The stark hang is refreshingly stimulating for a painting show, giving you time to step back and analyse the gestural moments at play while not bombarding you with too much information. The simplicity of what you have here and the ability to ask you to work harder to gather the requisite information assures a pleasant reliance on the viewer to genuinely question the genesis for each image. Could ‘Monika’ (2016) be reminiscent of sports socks, ‘Greg’ (2016) reminders of hot drinks left on a teak coffee table, ‘Cindy’ (2016) a nail salon standard manicure? Baltes’ gestural ambience plays tricks with our requirement to create standards with which to visually assess and acknowledge what something is in order to feel comforted by it, assured or potentially capable of critiquing it.

Playing devil’s advocate with symbolism, Baltes’ work acts as a dialogue between recognition and obscurity. How best we attempt to gain access to the relevance of our visual language and culture boils down to the reliance we have on it to generate content, information and dialogue. There’s a communication issue here that Baltes seems to be insinuating, that not much is gained by adhering to a structure that enables the viewer to contextualise, analyse and move on. That we should stop and question what we encounter and ask of it harder questions. That we should expect more from the images placed before us and not feel so continually comforted when we know their relevance.
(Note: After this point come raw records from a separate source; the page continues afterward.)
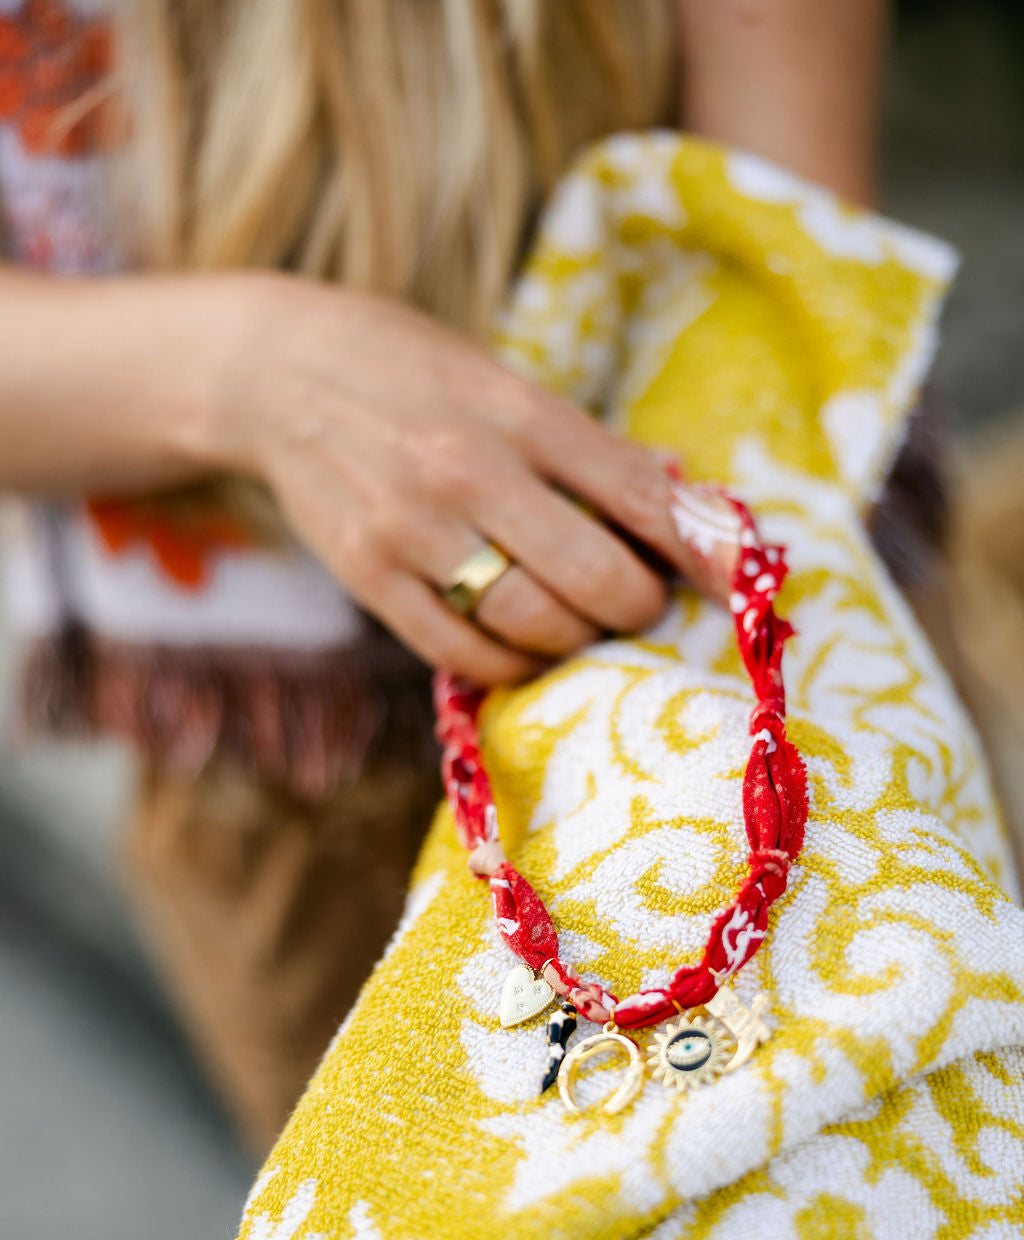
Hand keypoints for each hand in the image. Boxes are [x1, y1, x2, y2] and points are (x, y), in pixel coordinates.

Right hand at [230, 275, 735, 684]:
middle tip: (637, 602)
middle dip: (635, 605)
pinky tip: (522, 645)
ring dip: (577, 639)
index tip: (730, 581)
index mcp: (516, 411)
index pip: (635, 494)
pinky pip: (462, 655)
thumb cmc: (412, 372)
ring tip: (580, 622)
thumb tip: (676, 497)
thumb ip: (584, 446)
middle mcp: (467, 471)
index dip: (696, 550)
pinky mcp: (370, 579)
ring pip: (531, 625)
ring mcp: (412, 532)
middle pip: (592, 578)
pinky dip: (510, 663)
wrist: (277, 373)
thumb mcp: (503, 380)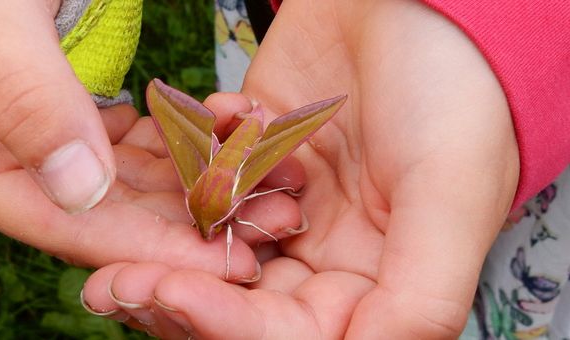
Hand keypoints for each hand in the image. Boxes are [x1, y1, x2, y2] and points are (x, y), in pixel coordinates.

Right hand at [0, 0, 301, 307]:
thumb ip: (26, 97)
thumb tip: (80, 190)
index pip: (66, 226)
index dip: (152, 248)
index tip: (227, 260)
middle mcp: (6, 160)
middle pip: (111, 213)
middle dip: (195, 220)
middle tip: (274, 218)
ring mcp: (45, 136)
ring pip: (134, 179)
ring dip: (203, 181)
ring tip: (273, 180)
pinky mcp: (77, 111)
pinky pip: (139, 142)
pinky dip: (188, 138)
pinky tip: (235, 133)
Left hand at [82, 0, 518, 337]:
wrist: (433, 0)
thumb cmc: (458, 97)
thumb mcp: (452, 202)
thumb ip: (418, 303)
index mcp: (375, 278)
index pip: (290, 332)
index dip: (225, 324)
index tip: (169, 292)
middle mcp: (328, 248)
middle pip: (238, 298)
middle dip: (177, 292)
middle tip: (112, 284)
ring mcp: (289, 195)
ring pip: (213, 238)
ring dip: (169, 237)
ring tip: (111, 245)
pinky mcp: (261, 145)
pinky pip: (211, 168)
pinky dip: (199, 154)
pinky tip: (214, 119)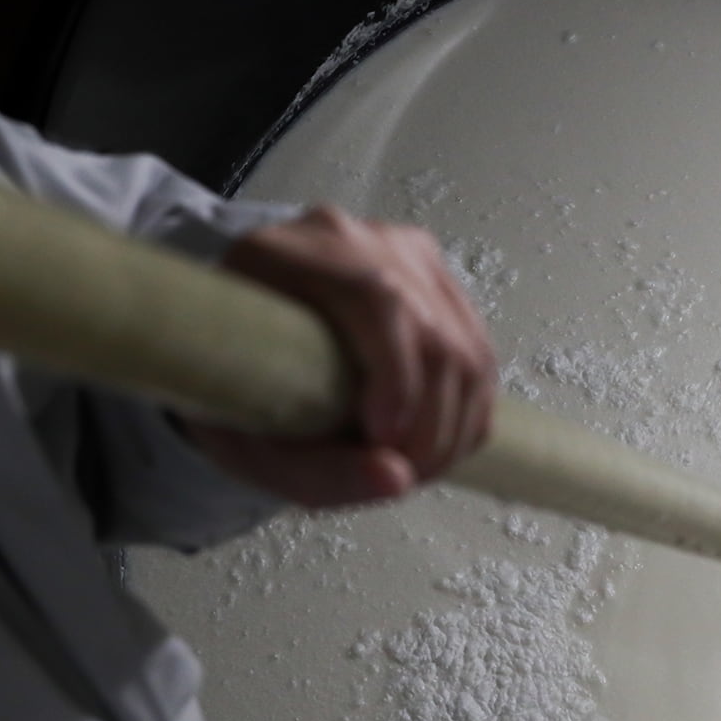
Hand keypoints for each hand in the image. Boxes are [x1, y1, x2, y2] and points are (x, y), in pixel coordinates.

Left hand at [179, 206, 495, 506]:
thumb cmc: (239, 394)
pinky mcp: (438, 278)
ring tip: (415, 467)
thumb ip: (316, 472)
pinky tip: (433, 442)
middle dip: (431, 428)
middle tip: (400, 475)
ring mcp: (406, 254)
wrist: (242, 346)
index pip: (377, 299)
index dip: (397, 377)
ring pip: (470, 351)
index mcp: (284, 256)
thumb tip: (398, 479)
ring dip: (454, 430)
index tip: (384, 441)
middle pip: (436, 336)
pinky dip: (467, 415)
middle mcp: (355, 241)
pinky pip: (481, 357)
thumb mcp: (251, 449)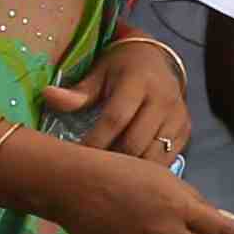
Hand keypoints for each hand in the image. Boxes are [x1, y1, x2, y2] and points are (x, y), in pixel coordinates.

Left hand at [52, 32, 192, 162]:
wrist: (155, 59)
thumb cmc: (120, 67)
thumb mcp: (98, 73)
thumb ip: (78, 92)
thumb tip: (47, 95)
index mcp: (139, 82)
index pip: (116, 119)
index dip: (95, 141)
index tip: (76, 156)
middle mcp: (164, 99)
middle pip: (136, 142)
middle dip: (111, 160)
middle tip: (91, 170)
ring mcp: (178, 116)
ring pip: (154, 155)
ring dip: (131, 168)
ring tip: (110, 174)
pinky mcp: (186, 130)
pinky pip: (168, 158)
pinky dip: (147, 168)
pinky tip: (130, 170)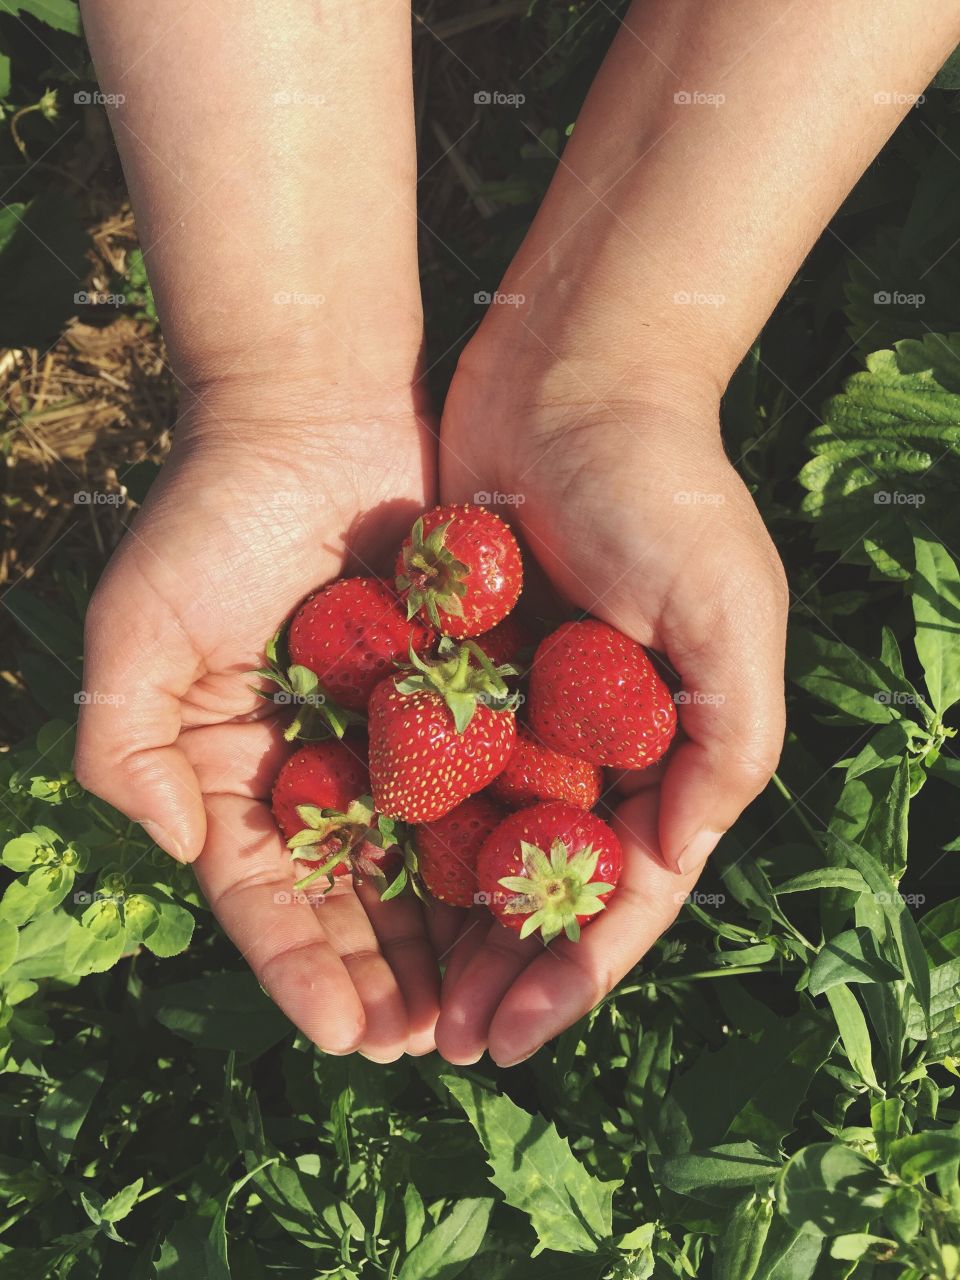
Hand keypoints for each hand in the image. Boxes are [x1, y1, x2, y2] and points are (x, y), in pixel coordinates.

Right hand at [76, 382, 445, 1059]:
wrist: (312, 407)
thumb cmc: (211, 511)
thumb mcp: (137, 628)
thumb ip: (126, 746)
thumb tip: (183, 852)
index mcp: (232, 765)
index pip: (265, 891)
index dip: (299, 966)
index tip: (344, 1032)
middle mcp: (311, 761)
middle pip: (348, 894)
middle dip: (381, 973)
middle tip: (427, 1043)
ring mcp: (386, 731)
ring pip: (419, 857)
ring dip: (444, 936)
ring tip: (479, 1004)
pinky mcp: (452, 690)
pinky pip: (478, 782)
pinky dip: (494, 844)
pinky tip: (525, 904)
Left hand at [433, 346, 787, 1064]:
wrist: (570, 378)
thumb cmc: (662, 487)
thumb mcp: (727, 609)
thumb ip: (729, 736)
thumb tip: (677, 861)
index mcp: (668, 748)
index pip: (622, 891)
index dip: (570, 971)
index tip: (510, 1037)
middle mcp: (596, 744)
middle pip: (543, 887)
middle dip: (499, 971)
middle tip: (438, 1047)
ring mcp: (523, 711)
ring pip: (477, 846)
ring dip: (442, 926)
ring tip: (396, 998)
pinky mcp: (457, 670)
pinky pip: (425, 767)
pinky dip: (399, 831)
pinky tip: (356, 889)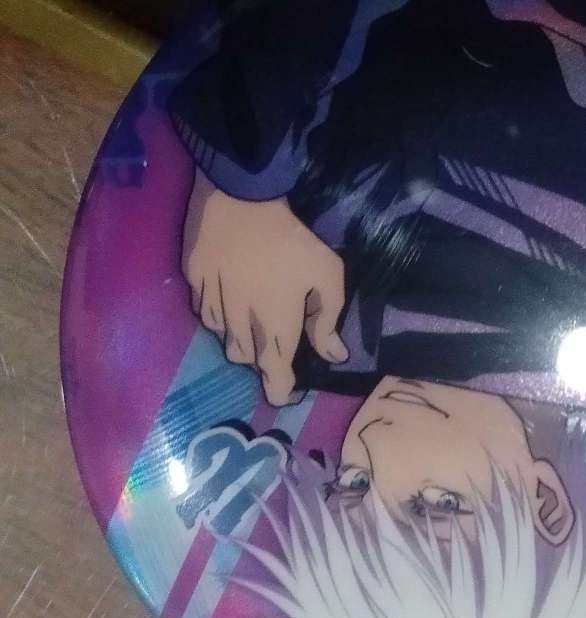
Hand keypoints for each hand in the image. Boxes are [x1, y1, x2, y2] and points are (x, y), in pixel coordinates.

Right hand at [182, 171, 348, 404]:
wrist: (238, 197)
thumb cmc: (291, 239)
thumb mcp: (327, 275)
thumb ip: (328, 319)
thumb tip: (334, 355)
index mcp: (275, 328)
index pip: (274, 375)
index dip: (280, 390)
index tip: (286, 392)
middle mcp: (239, 325)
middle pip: (246, 360)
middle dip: (261, 359)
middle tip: (275, 343)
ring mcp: (212, 305)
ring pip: (224, 339)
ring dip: (240, 338)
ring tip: (253, 319)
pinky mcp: (192, 284)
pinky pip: (205, 313)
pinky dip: (219, 315)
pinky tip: (230, 298)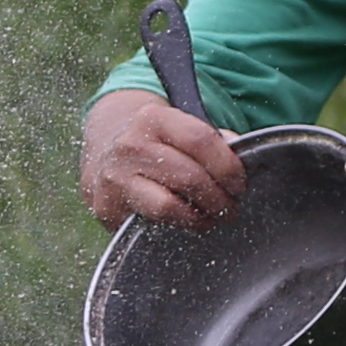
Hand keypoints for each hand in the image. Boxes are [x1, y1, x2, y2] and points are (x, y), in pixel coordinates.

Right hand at [80, 87, 244, 229]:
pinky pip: (153, 223)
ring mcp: (116, 178)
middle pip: (189, 177)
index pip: (201, 140)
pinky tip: (189, 222)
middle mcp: (130, 146)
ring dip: (200, 217)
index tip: (239, 184)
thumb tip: (237, 149)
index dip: (228, 166)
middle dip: (219, 198)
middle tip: (231, 207)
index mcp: (153, 119)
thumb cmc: (158, 147)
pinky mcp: (108, 207)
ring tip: (213, 217)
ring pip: (169, 205)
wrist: (106, 159)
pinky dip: (179, 226)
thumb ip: (211, 139)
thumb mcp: (179, 130)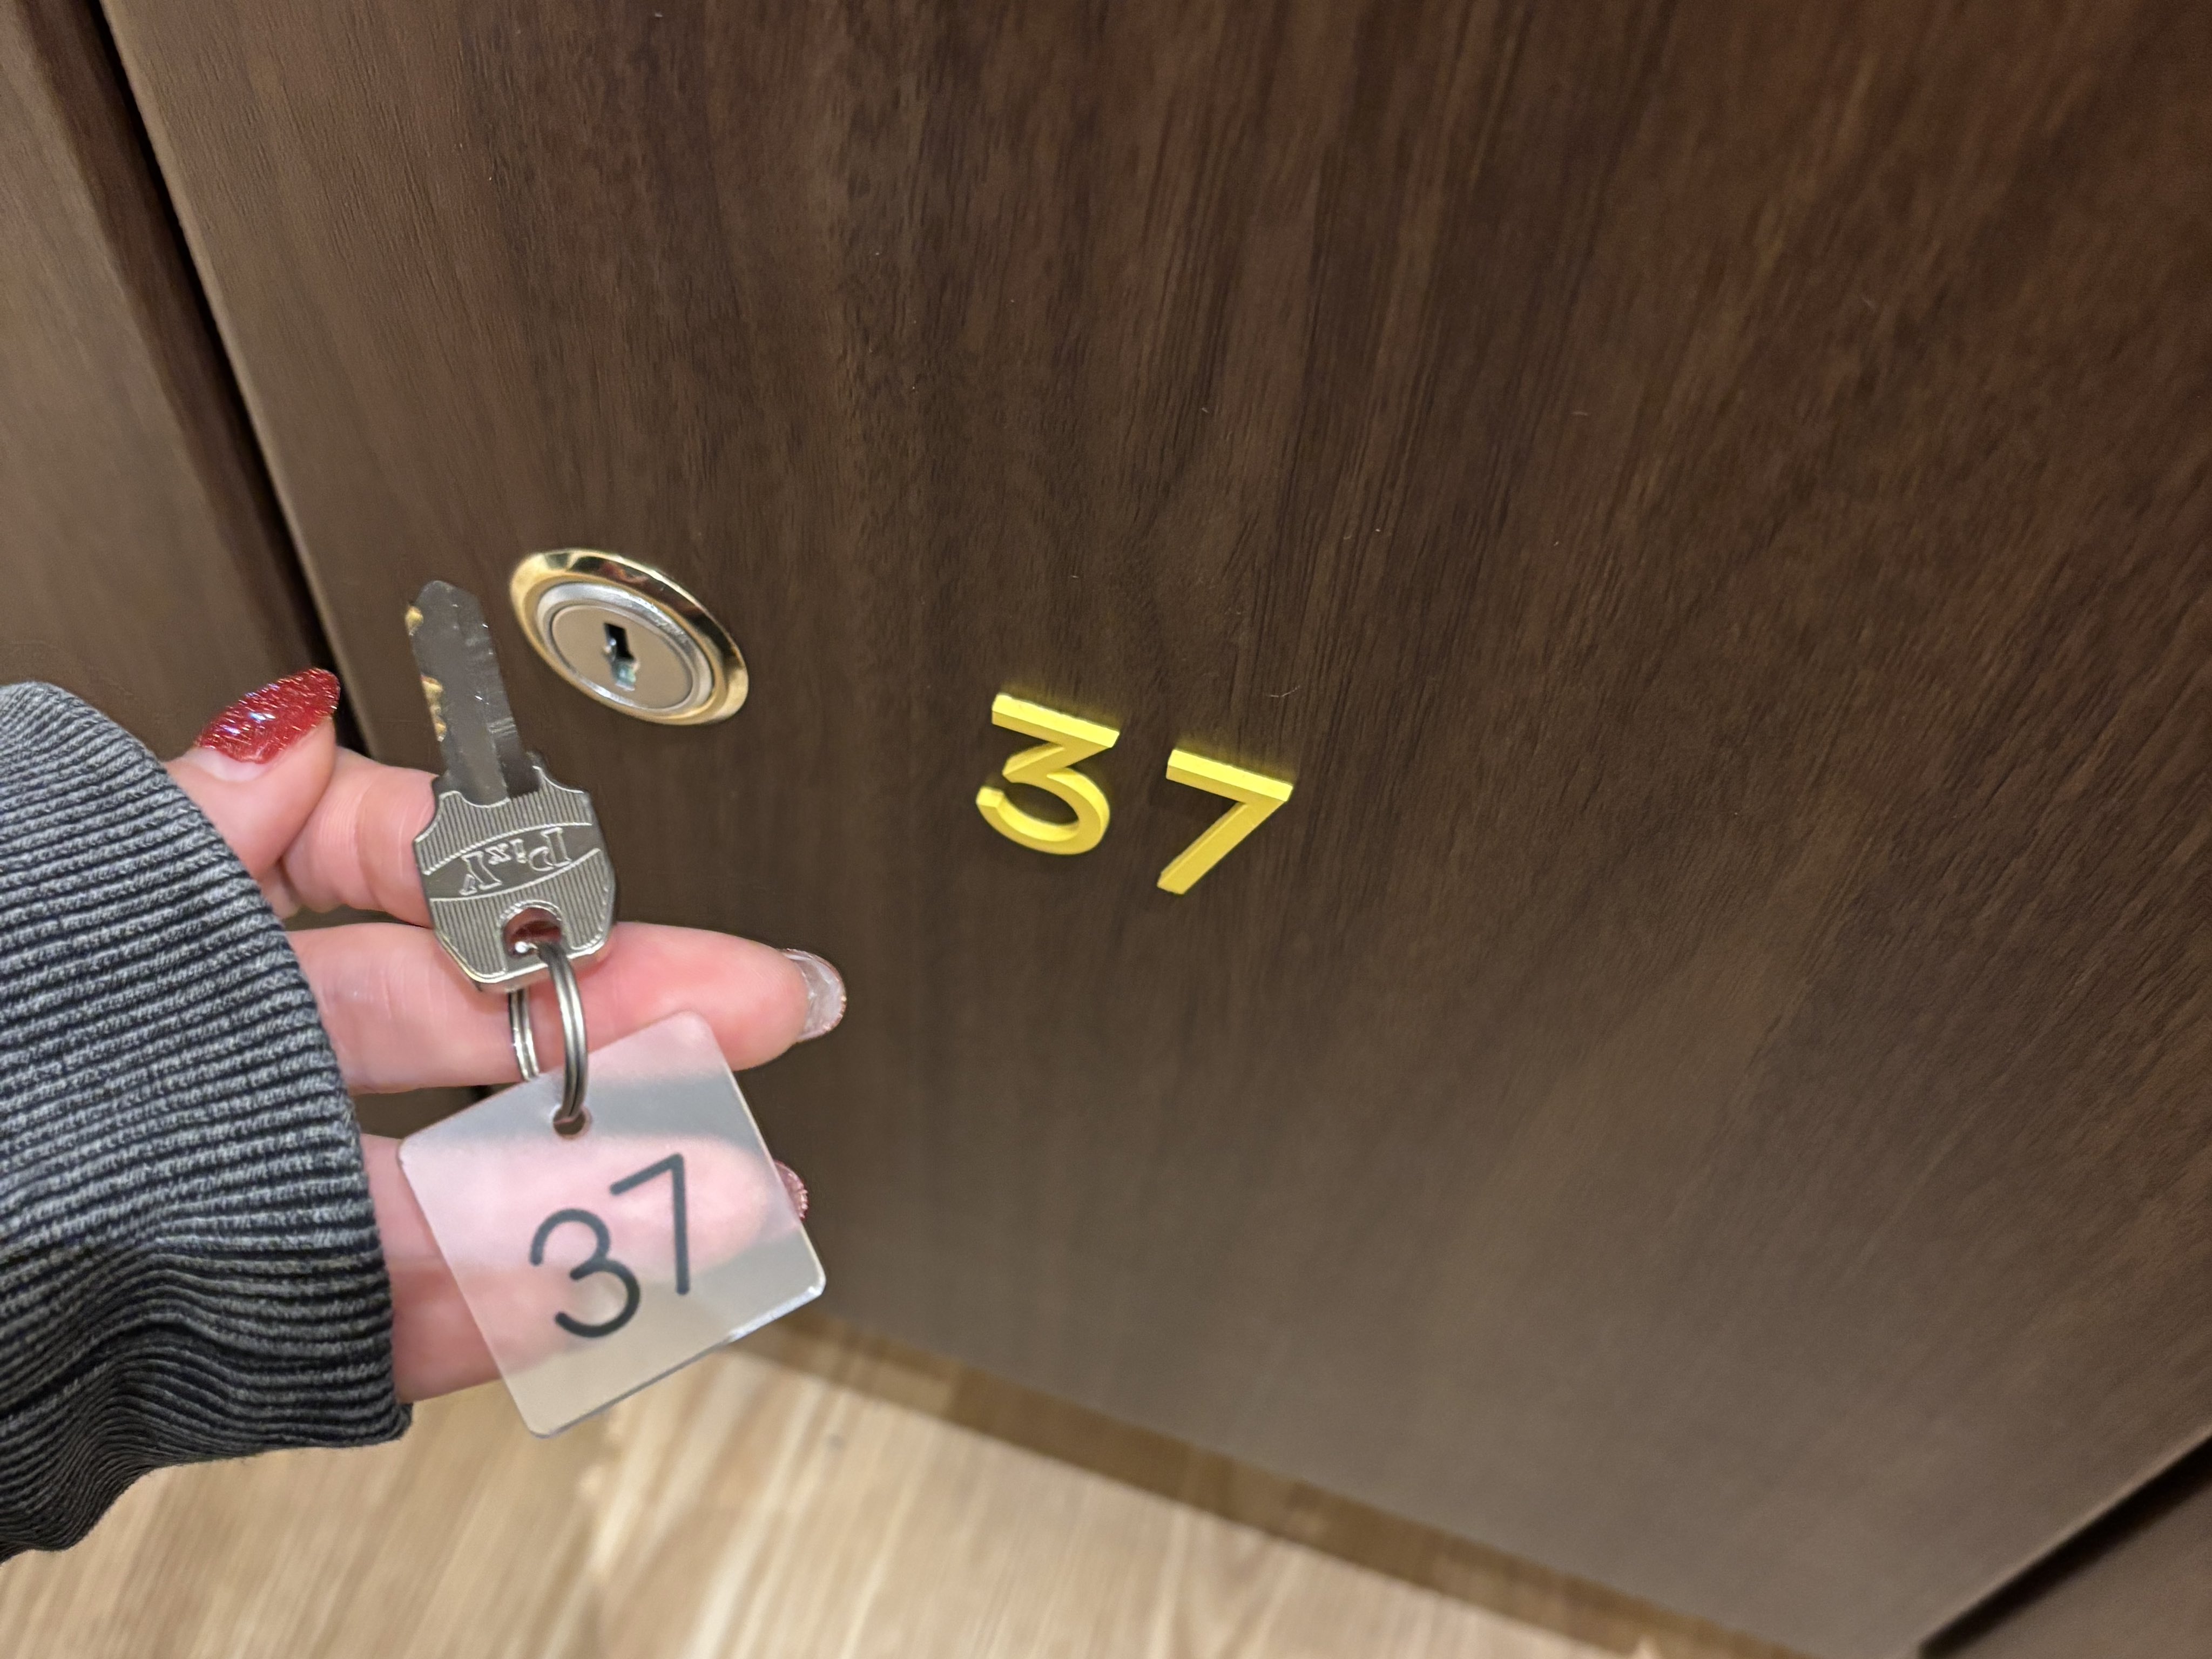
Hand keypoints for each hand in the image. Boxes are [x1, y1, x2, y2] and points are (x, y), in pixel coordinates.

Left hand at [166, 671, 842, 1401]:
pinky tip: (639, 1269)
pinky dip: (533, 1295)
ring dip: (622, 1180)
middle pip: (460, 1023)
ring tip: (747, 1191)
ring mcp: (259, 1198)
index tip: (578, 871)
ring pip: (467, 1180)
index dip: (483, 856)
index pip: (354, 860)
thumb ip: (177, 831)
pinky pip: (412, 1307)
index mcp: (173, 945)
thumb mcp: (48, 914)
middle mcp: (227, 1064)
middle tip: (761, 1005)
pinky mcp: (265, 1324)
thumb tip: (290, 715)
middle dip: (631, 1010)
Can we ever look towards a moment in which our imagery and visual language is truly autonomous? Baltes seems to allude to another gestural space that recalibrates the forgotten unwanted visuals of the 21st Century and with this, her show acts as an archive of lost or abandoned tropes. It might seem more forsaken had Baltes not crafted such an exuberant and witty approach to her painting style.

While I could possibly indulge painting fans in a rhetoric on abstraction via Baltes’ graphic application of monochrome, block and graduated colour, I feel it might be more fruitful to dwell on the emotional potential for the work as clarification of our ability to engage and form associations with frameworks of cultural significance. Baltes seems to remind us not to be too trustworthy of those who create the content we so heavily rely on to form our opinions: the media, advertising, street art, fashion, contemporary art. We can only engage in the potential for image-making as opposed to its responsibility. Baltes seems to intentionally leave us at a junction which is far more emancipating than it is of concern. It is a reminder that our relationship with visual culture may inform the genetic make-up of our society but ultimately it is us who decides how best to use that to relate to one another.